The nurse provides information to a client diagnosed with gastroesophageal reflux disease (GERD). What information should the nurse include when discussing foods that contribute to decreased lower esophageal sphincter (LES) pressure and thus worsen the condition? Select all that apply.
- A. Alcohol
- B. Fatty foods
- C. Citrus fruits
- D. Baked potatoes
- E. Caffeinated beverages
- F. Tomatoes and tomato products
Correct Answer: A,B,C,E,F
Rationale: GERD occurs as a result of the backward flow (reflux) of gastrointestinal contents into the esophagus. The most common cause of GERD is inappropriate relaxation of the LES, which allows the reflux of gastric contents into the esophagus and exposes the esophageal mucosa to gastric contents. Factors that influence the tone and contractility of the LES and lower LES pressure include alcohol; fatty foods; citrus fruits; caffeinated beverages such as coffee, tea, and cola; tomatoes and tomato products; chocolate; nicotine in cigarette smoke; calcium channel blockers; nitrates; anticholinergics; high levels of estrogen and progesterone; peppermint and spearmint; and nasogastric tube placement.
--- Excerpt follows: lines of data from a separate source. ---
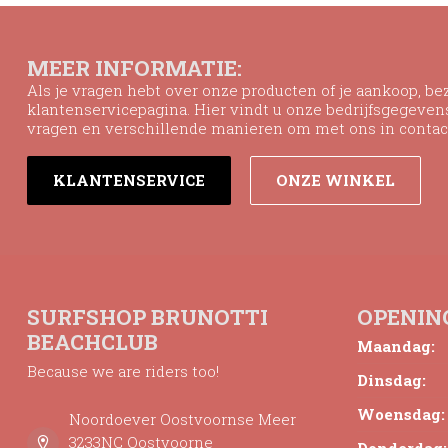
MEER INFORMATIE:
Als je vragen hebt over onze producten of je aankoop, b
klantenservicepagina. Hier vindt u onze bedrijfsgegeve
vragen en verschillende manieren om met ons in contac
KLANTENSERVICE
ONZE WINKEL
SURFSHOP BRUNOTTI
OPENIN
BEACHCLUB
Maandag:
Because we are riders too!
Dinsdag:
Woensdag:
Noordoever Oostvoornse Meer
3233NC Oostvoorne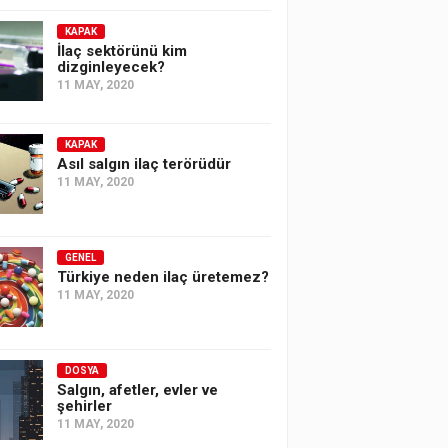
KAPAK
İlaç sektörünü kim
dizginleyecek?
11 MAY, 2020
KAPAK
Asıl salgın ilaç terörüdür
11 MAY, 2020
GENEL
Türkiye neden ilaç üretemez?
11 MAY, 2020
DOSYA
Salgın, afetler, evler ve
şehirler
11 MAY, 2020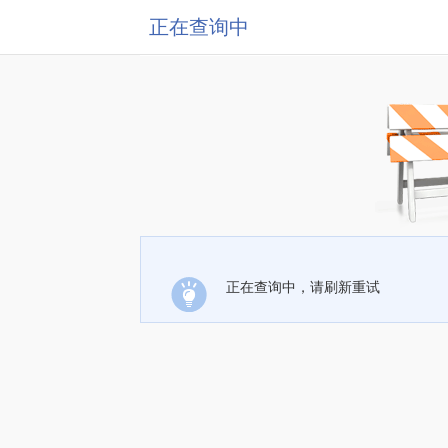
正在查询中
正在查询中，请刷新重试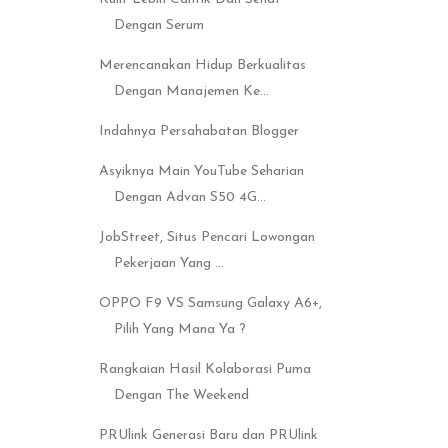
Dengan Serum
Merencanakan Hidup Berkualitas
Dengan Manajemen Ke...
Indahnya Persahabatan Blogger
Asyiknya Main YouTube Seharian
Dengan Advan S50 4G...
JobStreet, Situs Pencari Lowongan
Pekerjaan Yang ...
OPPO F9 VS Samsung Galaxy A6+,
Pilih Yang Mana Ya ?
Rangkaian Hasil Kolaborasi Puma
Dengan The Weekend
PRUlink Generasi Baru dan PRUlink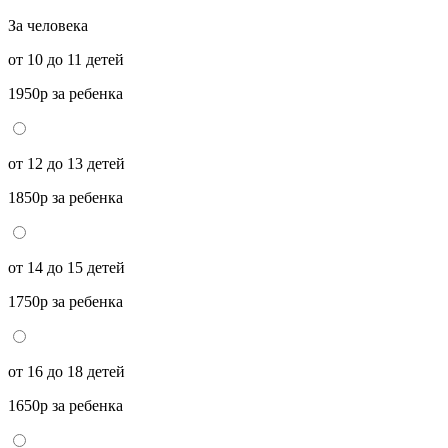
За человека
от 10 до 11 детей
1950р за ребенка
от 12 до 13 детей
1850р за ребенка
от 14 до 15 детей
1750р за ребенка
от 16 до 18 детей
1650р за ребенка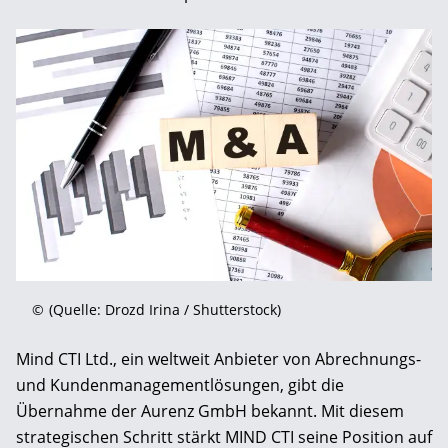
©
(Quelle: Drozd Irina / Shutterstock)
Mind CTI Ltd., ein weltweit Anbieter von Abrechnungs-
und Kundenmanagementlösungen, gibt die
Übernahme der Aurenz GmbH bekannt. Mit diesem
strategischen Schritt stärkt MIND CTI seine Position auf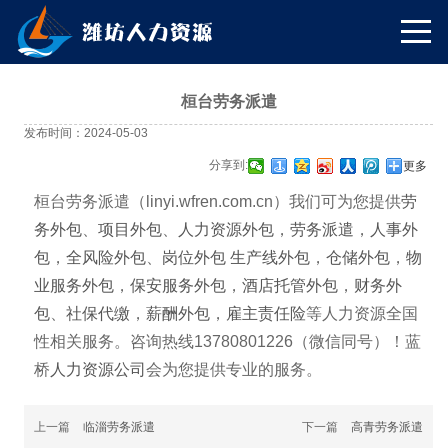
桓台劳务派遣
发布时间：2024-05-03
分享到:
更多
桓台劳务派遣（linyi.wfren.com.cn）我们可为您提供
劳
务外包
、
项目外包
、
人力资源外包
，
劳务派遣
，
人事外
包
，
全风险外包
、
岗位外包
生产线外包
，
仓储外包
，
物
业服务外包
，
保安服务外包
，
酒店托管外包
，
财务外
包
、
社保代缴
，
薪酬外包
，
雇主责任险
等人力资源全国
性相关服务。咨询热线13780801226（微信同号）！蓝
桥
人力资源公司
会为您提供专业的服务。
上一篇
临淄劳务派遣
下一篇
高青劳务派遣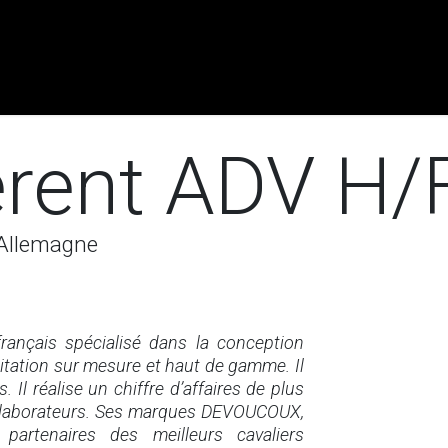
Recrutement
Actualités
Contact
èrent ADV H/
 Allemagne
rançais spécialisé dans la conception
quitation sur mesure et haut de gamme. Il
. Il réalise un chiffre d’affaires de plus
ollaborateurs. Ses marques DEVOUCOUX,
rtenaires des meilleurs cavaliers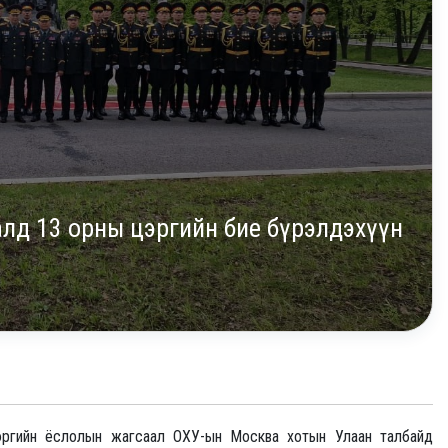
лд 13 орны цэргийн бие бүрэлдэхүүн
ргийн ёслолын жагсаал ОХУ-ын Москва хотын Улаан талбайд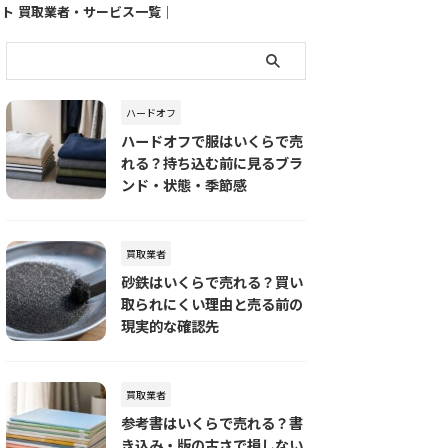
イト
買取業者・サービス一覧｜
売りたい品物別におすすめ
の査定先を探す
ハードオフ
ハードオフで服はいくらで売
れる？持ち込む前に見るブラ
ンド・状態・季節感
買取業者
砂鉄はいくらで売れる？買い
取られにくい理由と売る前の
現実的な確認先
買取業者
参考書はいくらで売れる？書
き込み・版の古さで損しない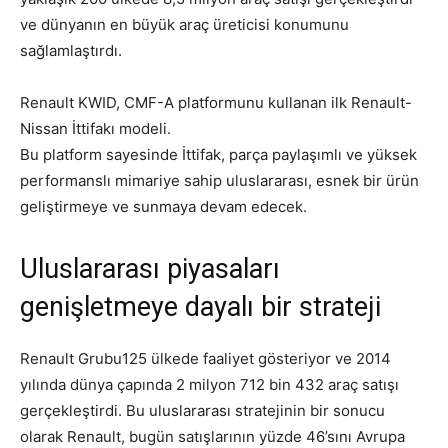
ve dünyanın en büyük araç üreticisi konumunu
sağlamlaştırdı.
Renault KWID, CMF-A platformunu kullanan ilk Renault-
Nissan İttifakı modeli.
Bu platform sayesinde İttifak, parça paylaşımlı ve yüksek
performanslı mimariye sahip uluslararası, esnek bir ürün
geliştirmeye ve sunmaya devam edecek.
Uluslararası piyasaları
genişletmeye dayalı bir strateji
Renault Grubu125 ülkede faaliyet gösteriyor ve 2014
yılında dünya çapında 2 milyon 712 bin 432 araç satışı
gerçekleştirdi. Bu uluslararası stratejinin bir sonucu
olarak Renault, bugün satışlarının yüzde 46’sını Avrupa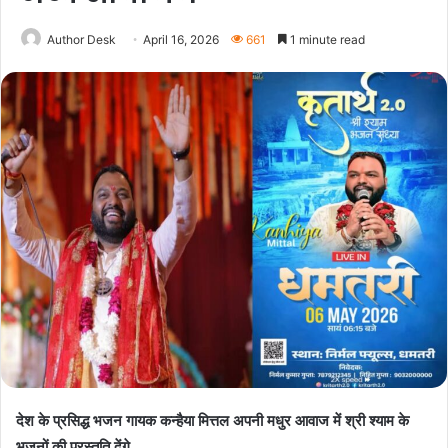
Author Desk
April 16, 2026
661
1 minute read
देश के प्रसिद्ध भजन गायक कन्हैया मित्तल अपनी मधुर आवाज में श्री श्याम के
भजनों की प्रस्तुति देंगे,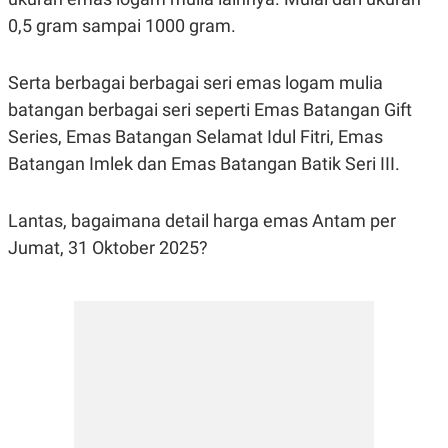
S
A
A
G
0,5 gram sampai 1000 gram.
T
E
D
S
A
Serta berbagai berbagai seri emas logam mulia
T
A
batangan berbagai seri seperti Emas Batangan Gift
K
L
Series, Emas Batangan Selamat Idul Fitri, Emas
O
I
N
P
Batangan Imlek dan Emas Batangan Batik Seri III.
T
S
A
U
N
S
Lantas, bagaimana detail harga emas Antam per
T
V
Jumat, 31 Oktober 2025?
JARINGAN
K
P
O
R
N
E
T
S
A
S
N
R
A
E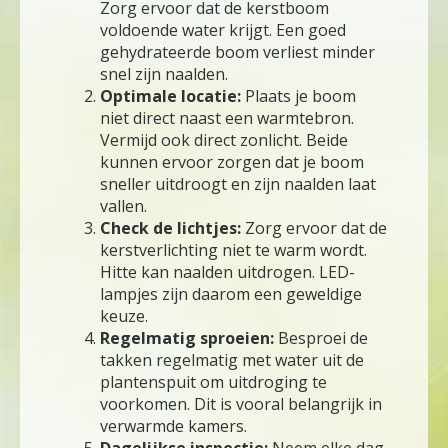
Zorg ervoor dat de kerstboom
voldoende water krijgt. Een goed
gehydrateerde boom verliest minder
snel zijn naalden.
Optimale locatie:
Plaats je boom
niet direct naast een warmtebron.
Vermijd ook direct zonlicht. Beide
kunnen ervoor zorgen dat je boom
sneller uitdroogt en zijn naalden laat
vallen.
Check de lichtjes:
Zorg ervoor dat de
kerstverlichting niet te warm wordt.
Hitte kan naalden uitdrogen. LED-
lampjes zijn daarom een geweldige
keuze.
Regelmatig sproeien:
Besproei de
takken regelmatig met water uit de
plantenspuit om uitdroging te
voorkomen. Dit is vooral belangrijk in
verwarmde kamers.
Dagelijkse inspectie:
Neem elke dag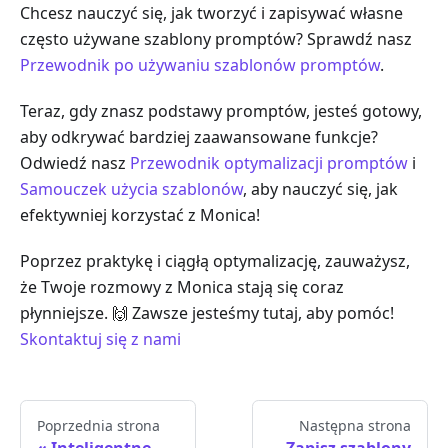
Chcesz nauczyć się, jak tworzyć i zapisywać własne
często używane szablony promptów? Sprawdź nasz
Przewodnik po używaniu szablonów promptów
.
Teraz, gdy znasz podstawy promptów, jesteś gotowy,
aby odkrywać bardziej zaawansowane funkcje?
Odwiedź nasz
Przewodnik optymalizacji promptów
i
Samouczek użycia szablonów
, aby nauczyć się, jak
efektywniej korzystać z Monica!
Poprzez praktykę i ciągłą optymalizację, zauważysz,
że Twoje rozmowy z Monica stają się coraz
płynniejsze. 🙌 Zawsze jesteśmy tutaj, aby pomóc!
Skontaktuj się z nami
Poprzednia strona
Następna strona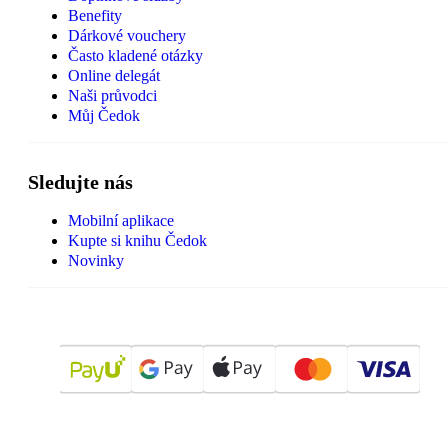
Benefity
Dárkové vouchery
Často kladené otázky
Online delegát
Naši průvodci
Můj Čedok
Sledujte nás
Mobilní aplikace
Kupte si knihu Čedok
Novinky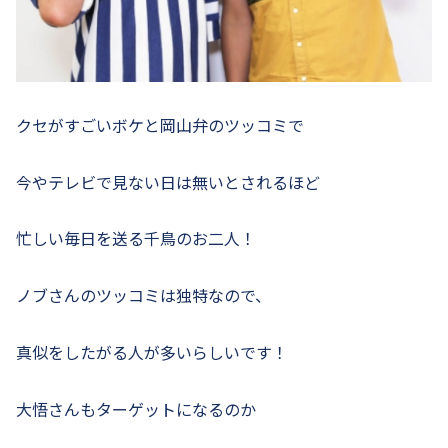
クセがすごいボケと岡山弁のツッコミで
今やテレビで見ない日は無いとされるほど
忙しい毎日を送る千鳥のお二人！
ノブさんのツッコミは独特なので、
真似をしたがる人が多いらしいです！
大悟さんもターゲットになるのか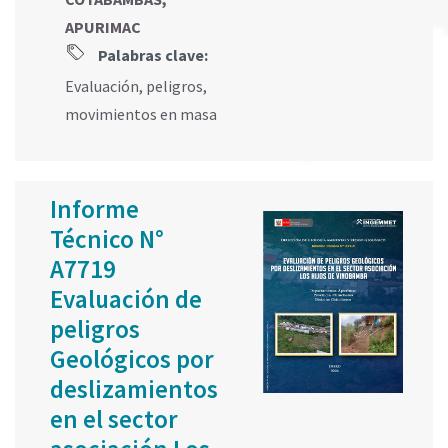
APURIMAC
Palabras clave:
Evaluación
,
peligros
,
movimientos en masa
Informe
Técnico N°
A7719
Evaluación de
peligros
Geológicos por
deslizamientos
en el sector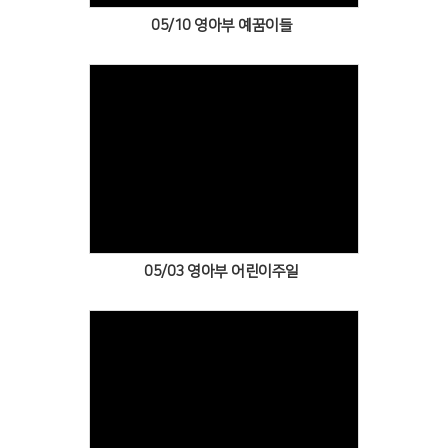
05/10 영아부 예꿈이들
Views
05/03 영아부 어린이주일
Views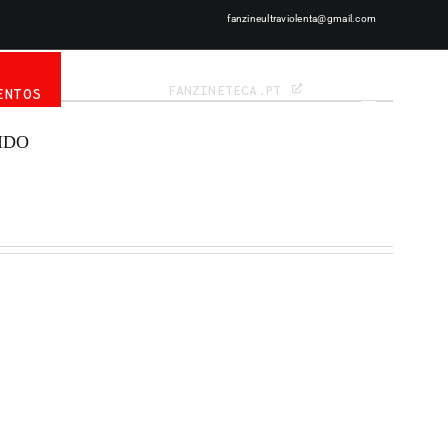
fanzineultraviolenta@gmail.com
NOTÍCIAS
EN
PT
FANZINETECA.PT
ENTOS
IDO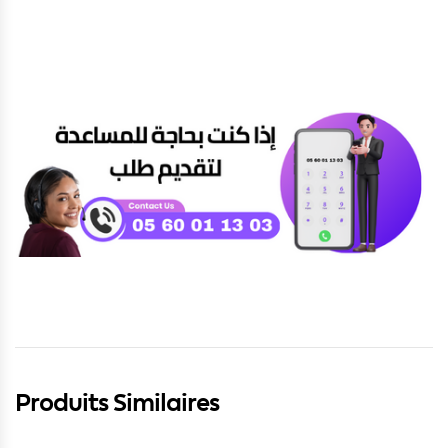
Produits Similaires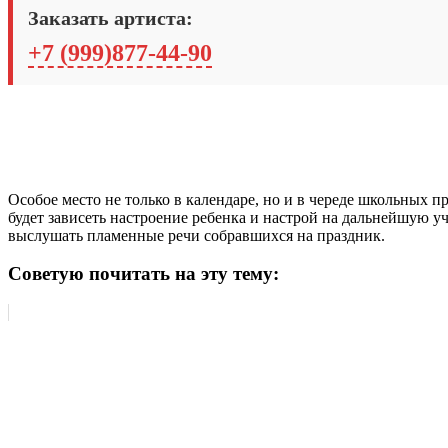
Заказать артиста:
+7 (999)877-44-90
Особое место не только в календаре, но и в череде школьных п
будет зависеть настроение ребенка и настрой на дальнейшую уче
выслушать пламенные речи собравшихся на праздник.
Советую почитать на эту тему: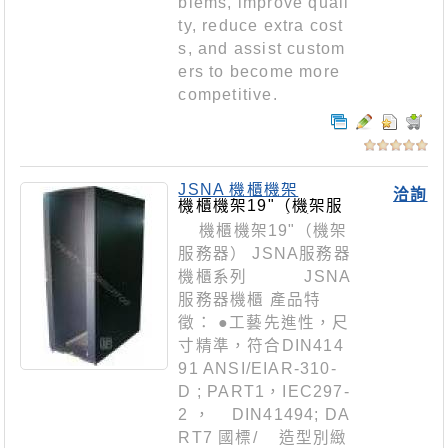
blems, improve quali
ty, reduce extra cost
s, and assist custom
ers to become more
competitive.
JSNA 機櫃機架
洽詢
機櫃機架19"（機架服
務器）JSNA系列
機櫃機架19"（機架
服務器） JSNA服務器
機櫃系列 JSNA
服務器機櫃 產品特
徵： ●工藝先進性，尺
寸精準，符合DIN414
91 ANSI/EIAR-310-
D ; PART1，IEC297-
2 ， DIN41494; DA
RT7 國標/ 造型別緻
Baked potatoes would not contribute to worsening the problem.
The nurse is developing a plan of care for a client who suffered a pelvic fracture following a motor vehicle crash (MVC). Which interventions should be included in the nursing care plan to prevent skin breakdown? Select all that apply.
- A. Minimize the force and friction applied to the skin.
- B. Massage vigorously over bony prominences twice daily.
- C. Perform a systematic skin inspection at least once a day.
- D. Cleanse the skin at the time of soiling and at routine intervals.
- E. Use pillows to keep the knees and other bony prominences from direct contact with one another.
- F. Use hot water and a mild cleansing agent that minimizes irritation and dryness of the skin when bathing the client.
Correct Answer: A,C,D,E
Rationale: The client in this question is at high risk for pressure injury. Interventions for prevention of pressure injuries include minimizing the force and friction applied to the skin; performing a systematic skin inspection at least once a day, giving particular attention to the bony prominences; cleansing the skin at the time of soiling and at routine intervals; avoiding the use of hot water; and using a mild cleansing agent that minimizes irritation and dryness of the skin. Pillows should be used to keep the knees and other bony prominences from direct contact with one another, because skin contact can promote breakdown. Massaging over bony prominences (especially vigorous) can be harmful to at-risk skin surfaces.
A client is admitted to the hospital with a diagnosis of right lower lobe pneumonia. The nurse auscultates the right lower lobe, expecting to note which type of breath sounds?
- A. Absent
- B. Vesicular
- C. Bronchial
- D. Bronchovesicular
Correct Answer: C
Rationale: Bronchial sounds are normally heard over the trachea. The client with pneumonia will have bronchial breath sounds over area(s) of consolidation because the consolidated tissue carries bronchial sounds to the peripheral lung fields. The client may also have crackles in the affected area resulting from fluid in the interstitium and alveoli. Absent breath sounds are not likely to occur unless a serious complication of the pneumonia occurs. Vesicular sounds are normally heard over the lesser bronchi, bronchioles, and lobes. Bronchovesicular sounds are normally heard over the main bronchi.